Question

A $10$ gm ice cube is dropped into $45$ gm of water kept in a glass. If the water was initially at a temperature of ${28}^{o}C$ and the temperature of ice $-{15}^{o}C$, find the final temperature (in ${}^{o}C$) of water. (Specific heat of $ice=0.5cal/gm{/}^{o}C$ and $L=80cal/gm$)

• A. $T_f=5^{o}C$
• B. $T_f=7^{o}C$
• C. $T_f=9^{o}C$
• D. $T_f={12}^{o}C$

Answer 1

The correct option is B $T_f=7^{o}C$

Given - mass of ice , $m_i=10g$ ,

mass of water , $m_w=45g$ ,

initial temperature of ice , $t_i=-{15}^{o}C$ ,

initial temperature of water , $t_w={28}^{o}C$ ,

specific heat of ice , $c_i=0.5cal/g{-}^{o}C$ ,

latent heat of ice , $L=80cal/g$ ,

when the ice is dropped into water , water being at a higher temperature , supplies heat to ice . Ice , by getting heat from water , first reaches to $0^{o}C$ , then melts at $0^{o}C$ , and then temperature of this water at $0^{o}C$ increases to a final temperature (let $t_f$) .

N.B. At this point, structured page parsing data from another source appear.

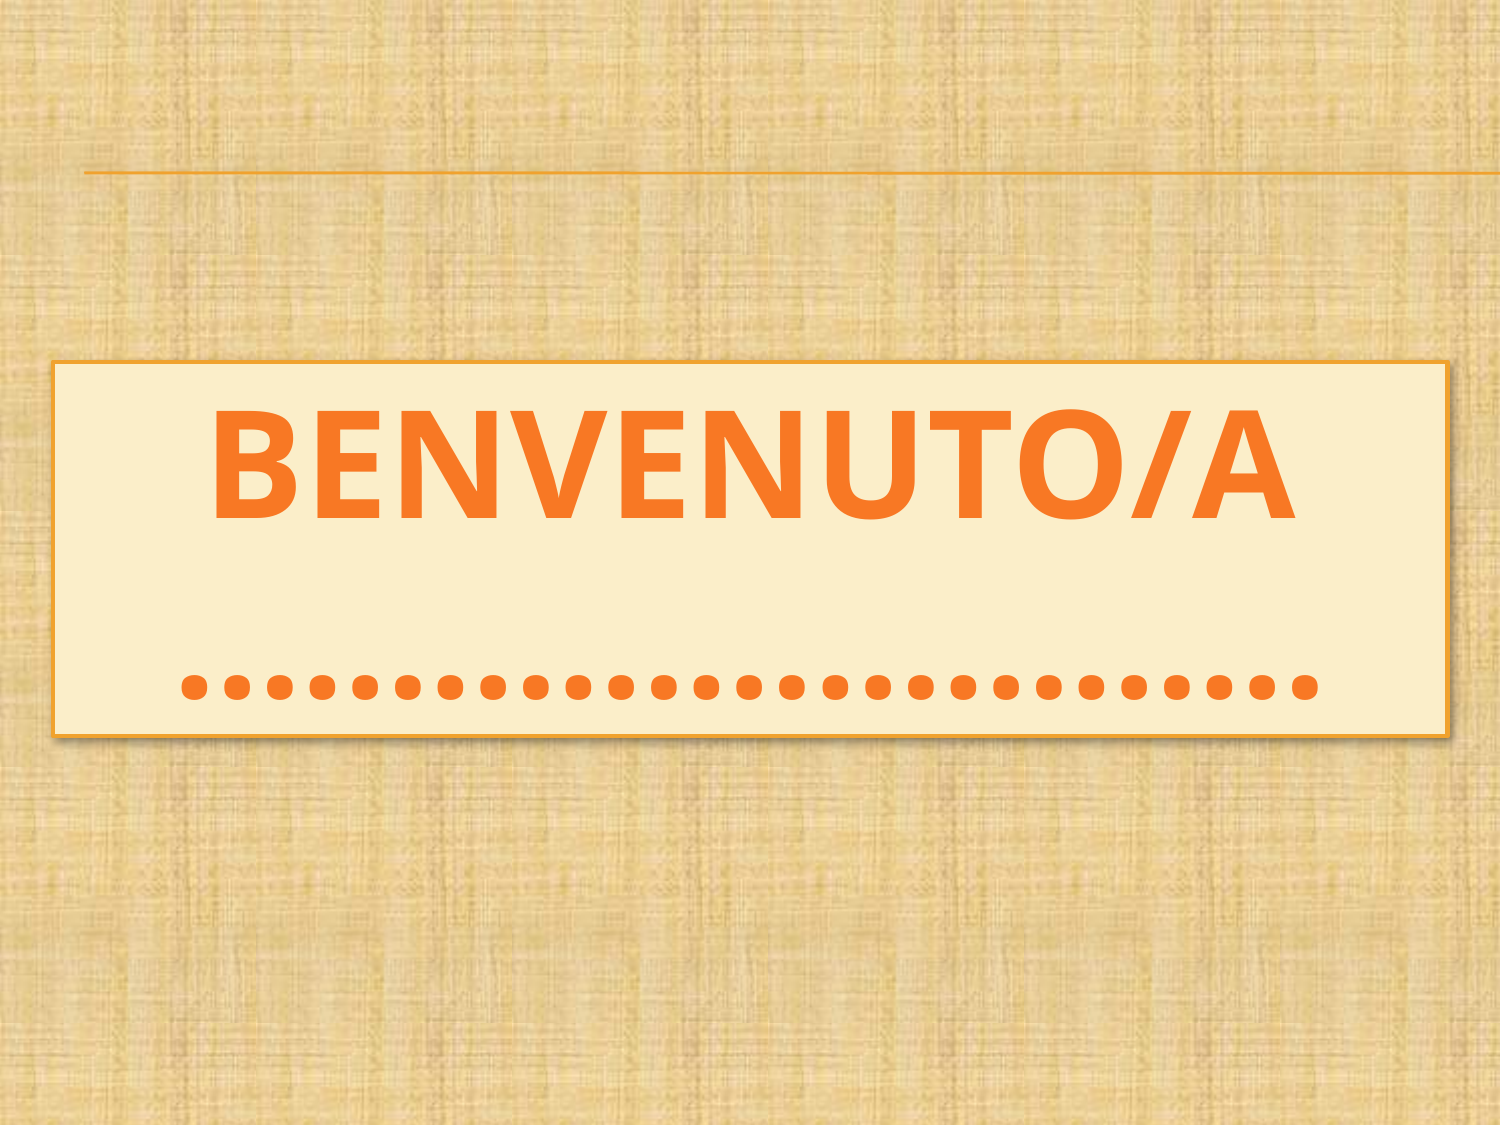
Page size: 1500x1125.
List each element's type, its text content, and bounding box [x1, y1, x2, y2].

picture [0, 0, 1500, 1125]
text_box BENVENUTO/A ……………………… [51, 360, 1450, 738]
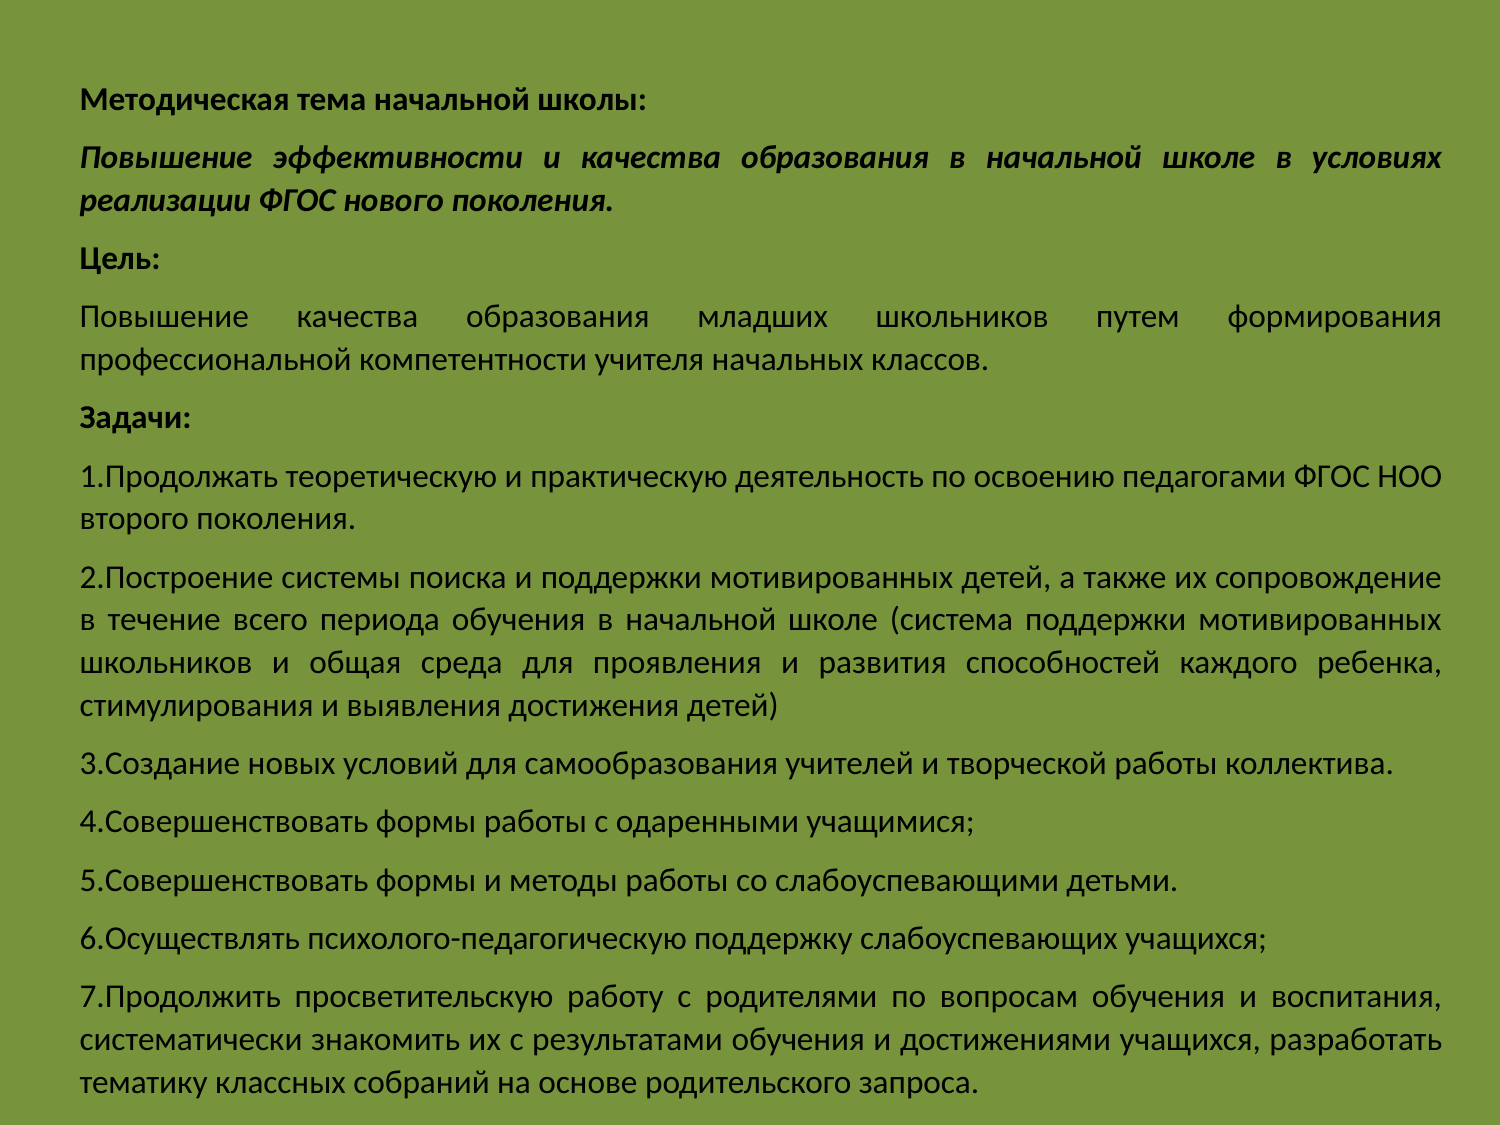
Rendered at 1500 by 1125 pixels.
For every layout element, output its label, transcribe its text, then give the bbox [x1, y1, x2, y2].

text_box Методическая тема начальной школы: Повышение эффективности и качества образования в начальной школе в условиях реализации ФГОС нового поколения. Цель: Повышение качества образования младших школьников путем формирования профессиональной компетентности учителя начальных классов. Задачи: 1.Продолжать теоретическую и практическую деятельность по освоению педагогами ФГОС НОО второго поколения. 2.Построение системы поиска и поддержки мотивированных детей, а также их сопровождение в течение всего периода обучения в начальной школе (система поддержки мотивированных школьников и общая среда для проявления и развития способностей каждого ребенка, стимулирования и выявления достижения детей) 3.Создание новых условий для самообразования учителей и творческой работы коллектива. 4.Совершенствовать формы работы с одаренными учащимися; 5.Совершенствовать формы и методы работы со слабоуспевающими детьми. 6.Осуществлять психолого-педагогическую поддержку слабоуспевающих учащихся; 7.Продолжить просветительскую работу с родителями по вопросам обучения и воспитания, систематически знакомить их с результатами обучения и достижениями учащихся, разработать тематику классных собраний на основе родительского запроса. [64, 66, 1459, 1108]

Hence , total heat taken by ice ,

$Q=m_i{c}_i(0+15)+m_{i}L+m_i{c}_w(t_f-0)$ ,

total heat given by water ,

$Q^{\prime }=m_w{c}_w(28-t_f)$ ,

from the principle of mixtures ,

heat taken =heat given ,

$m_i{c}_i(0+15)+m_{i}L+m_i{c}_w(t_f-0)$=$m_w{c}_w(28-t_f)$ ,

or $10\times 0.5\times 15+10\times 80+10\times 1\times t_f=45\times 1\times (28-t_f)$ ,

or $75+800+10t_f=1260-45t_f$ ,

or $55t_f=1260-875=385$ ,

or $t_f=385/55=7^{o}C$